### TEXT TO READ:
This chapter presents an extended definition of the concept of data. Understanding what data is and how it works is essential for measuring its quality. The chapter focuses on data’s role in representing objects, events, and concepts. It also discusses the relation between data and information.

Data

The New Oxford American Dictionary defines data first as “facts and statistics collected together for reference or analysis.” The American Society for Quality (ASQ) defines data as “A set of collected facts. There are two basic kinds of numerical data: measured or variable data, such as ‘16 ounces,’ ‘4 miles’ and ‘0.75 inches;’ and counted or attribute data, such as ‘162 defects’” (ASQ.org). And the International Standards Organization (ISO) defines data as “re-interpretable representation of information in a formalized manner suitable for communication, interpretation, or processing” (ISO 11179).

### PROVIDED INFORMATION:
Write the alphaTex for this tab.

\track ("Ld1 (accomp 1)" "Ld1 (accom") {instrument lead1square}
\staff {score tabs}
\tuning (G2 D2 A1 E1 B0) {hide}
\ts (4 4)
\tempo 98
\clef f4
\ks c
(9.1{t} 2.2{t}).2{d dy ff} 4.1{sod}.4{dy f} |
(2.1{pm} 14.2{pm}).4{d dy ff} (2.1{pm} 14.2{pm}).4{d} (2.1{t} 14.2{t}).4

### TO-DO LIST:
• 1. For the passage on defining data, say whether each statement agrees with it, answering yes or no and quoting the deciding words. (a) The chapter discusses how data relates to information. (b) The ASQ definition names three basic kinds of numerical data. (c) The ISO definition calls data a representation suitable for communication, interpretation, or processing.
• 2. Transcribe the passage on defining data, starting with "This chapter presents" and going on through "data and information.".
The records are separate material, unrelated to the passage on defining data.

### EXERCISE ANSWERS:
• 1.
(a) Yes: "It also discusses the relation between data and information."
(b) No: "There are two basic kinds of numerical data"
(c) Yes: "re-interpretable representation of information in a formalized manner suitable for communication, interpretation, or processing"

• 2.
This chapter presents an extended definition of the concept of data. Understanding what data is and how it works is essential for measuring its quality. The chapter focuses on data’s role in representing objects, events, and concepts. It also discusses the relation between data and information.